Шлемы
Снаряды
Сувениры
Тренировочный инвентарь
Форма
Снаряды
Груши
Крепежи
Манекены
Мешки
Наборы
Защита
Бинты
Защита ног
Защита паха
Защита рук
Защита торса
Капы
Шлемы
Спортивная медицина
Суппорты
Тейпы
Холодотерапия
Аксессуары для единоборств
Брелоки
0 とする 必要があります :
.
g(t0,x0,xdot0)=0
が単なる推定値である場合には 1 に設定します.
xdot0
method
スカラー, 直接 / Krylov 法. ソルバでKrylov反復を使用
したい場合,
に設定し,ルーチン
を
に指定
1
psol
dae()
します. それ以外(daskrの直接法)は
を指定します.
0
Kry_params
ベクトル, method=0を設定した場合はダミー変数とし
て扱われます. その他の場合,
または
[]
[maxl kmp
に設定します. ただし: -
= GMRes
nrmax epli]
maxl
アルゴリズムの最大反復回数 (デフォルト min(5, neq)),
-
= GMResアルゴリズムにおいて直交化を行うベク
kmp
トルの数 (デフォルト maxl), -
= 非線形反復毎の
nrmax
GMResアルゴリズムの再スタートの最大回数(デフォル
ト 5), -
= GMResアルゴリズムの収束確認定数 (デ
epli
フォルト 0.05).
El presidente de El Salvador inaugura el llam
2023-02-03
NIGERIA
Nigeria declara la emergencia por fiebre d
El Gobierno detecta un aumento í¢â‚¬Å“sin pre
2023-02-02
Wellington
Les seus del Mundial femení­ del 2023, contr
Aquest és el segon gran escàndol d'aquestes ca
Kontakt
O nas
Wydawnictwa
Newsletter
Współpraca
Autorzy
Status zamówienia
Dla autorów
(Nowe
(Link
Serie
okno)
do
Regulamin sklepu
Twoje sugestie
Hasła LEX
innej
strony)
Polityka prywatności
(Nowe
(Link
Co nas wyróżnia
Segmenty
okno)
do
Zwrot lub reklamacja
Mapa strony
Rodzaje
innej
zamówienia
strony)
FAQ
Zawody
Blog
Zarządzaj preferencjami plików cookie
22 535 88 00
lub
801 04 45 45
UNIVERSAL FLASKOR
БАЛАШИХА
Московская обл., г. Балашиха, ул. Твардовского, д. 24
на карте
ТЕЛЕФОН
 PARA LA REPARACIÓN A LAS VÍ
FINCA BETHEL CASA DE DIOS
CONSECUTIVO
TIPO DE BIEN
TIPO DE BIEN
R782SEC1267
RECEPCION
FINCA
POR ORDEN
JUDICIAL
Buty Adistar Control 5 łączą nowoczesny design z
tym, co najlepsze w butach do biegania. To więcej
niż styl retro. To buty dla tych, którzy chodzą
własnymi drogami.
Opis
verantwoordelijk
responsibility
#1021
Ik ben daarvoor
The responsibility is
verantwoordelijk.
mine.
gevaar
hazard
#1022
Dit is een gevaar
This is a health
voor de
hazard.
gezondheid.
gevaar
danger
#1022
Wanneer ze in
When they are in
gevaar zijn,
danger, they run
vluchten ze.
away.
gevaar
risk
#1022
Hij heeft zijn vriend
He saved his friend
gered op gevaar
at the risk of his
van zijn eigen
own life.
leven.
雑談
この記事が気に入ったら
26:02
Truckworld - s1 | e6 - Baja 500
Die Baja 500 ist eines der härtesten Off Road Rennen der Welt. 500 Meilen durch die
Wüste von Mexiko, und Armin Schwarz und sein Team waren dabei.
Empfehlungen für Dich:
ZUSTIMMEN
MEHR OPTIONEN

******

§ **EXERCISE GOAL**: An accurate, complete transcription of the records above is needed.

§ **WRITTEN ANSWER**:
Шлемы
Снаряды
Сувениры
Тренировочный инвентарь
Форма
Снаряды
Груши
Крепежи
Манекены
Мешки
Наборы
Защита
Бинты
Защита ног
Защита паха
Защита рук
Защита торса
Капы
Шлемы
Спортивная медицина
Суппорты
Тейпы
Холодотерапия
Аксессуары для единоборств
Брелоки
0 とする 必要があります :
.
g(t0,x0,xdot0)=0
が単なる推定値である場合には 1 に設定します.
xdot0
method
スカラー, 直接 / Krylov 法. ソルバでKrylov反復を使用
したい場合,
に設定し,ルーチン
を
に指定
1
psol
dae()
します. それ以外(daskrの直接法)は
を指定します.
0
Kry_params
ベクトル, method=0を設定した場合はダミー変数とし
て扱われます. その他の場合,
または
[]
[maxl kmp
に設定します. ただし: -
= GMRes
nrmax epli]
maxl
アルゴリズムの最大反復回数 (デフォルト min(5, neq)),
-
= GMResアルゴリズムにおいて直交化を行うベク
kmp
トルの数 (デフォルト maxl), -
= 非線形反復毎の
nrmax
GMResアルゴリズムの再スタートの最大回数(デフォル
ト 5), -
= GMResアルゴリズムの収束確認定数 (デ
epli
フォルト 0.05).
El presidente de El Salvador inaugura el llam
2023-02-03
NIGERIA
Nigeria declara la emergencia por fiebre d
El Gobierno detecta un aumento í¢â‚¬Å“sin pre
2023-02-02
Wellington
Les seus del Mundial femení­ del 2023, contr
Aquest és el segon gran escàndol d'aquestes ca
Kontakt
O nas
Wydawnictwa
Newsletter
Współpraca
Autorzy
Status zamówienia
Dla autorów
(Nowe
(Link
Serie
okno)
do
Regulamin sklepu
Twoje sugestie
Hasła LEX
innej
strony)
Polityka prywatności
(Nowe
(Link
Co nas wyróżnia
Segmenty
okno)
do
Zwrot lub reklamacja
Mapa strony
Rodzaje
innej
zamówienia
strony)
FAQ
Zawody
Blog
Zarządzaj preferencjami plików cookie
22 535 88 00
lub
801 04 45 45
UNIVERSAL FLASKOR
БАЛАШИХА
Московская обл., г. Балашиха, ул. Твардовского, д. 24
на карте
ТЕЛЕФОН
 PARA LA REPARACIÓN A LAS VÍ
FINCA BETHEL CASA DE DIOS
CONSECUTIVO
TIPO DE BIEN
TIPO DE BIEN
R782SEC1267
RECEPCION
FINCA
POR ORDEN
JUDICIAL
Buty Adistar Control 5 łączą nowoczesny design z
tym, co najlepsze w butach do biegania. To więcej
niż styl retro. To buty dla tych, którzy chodzą
własnymi drogami.
Opis
verantwoordelijk
responsibility
#1021
Ik ben daarvoor
The responsibility is
verantwoordelijk.
mine.
gevaar
hazard
#1022
Dit is een gevaar
This is a health
voor de
hazard.
gezondheid.
gevaar
danger
#1022
Wanneer ze in
When they are in
gevaar zijn,
danger, they run
vluchten ze.
away.
gevaar
risk
#1022
Hij heeft zijn vriend
He saved his friend
gered op gevaar
at the risk of his
van zijn eigen
own life.
leven.
雑談
この記事が気に入ったら
26:02
Truckworld - s1 | e6 - Baja 500
Die Baja 500 ist eines der härtesten Off Road Rennen der Welt. 500 Meilen durch die
Wüste von Mexiko, und Armin Schwarz und sein Team waren dabei.
Empfehlungen für Dich:
ZUSTIMMEN
MEHR OPTIONEN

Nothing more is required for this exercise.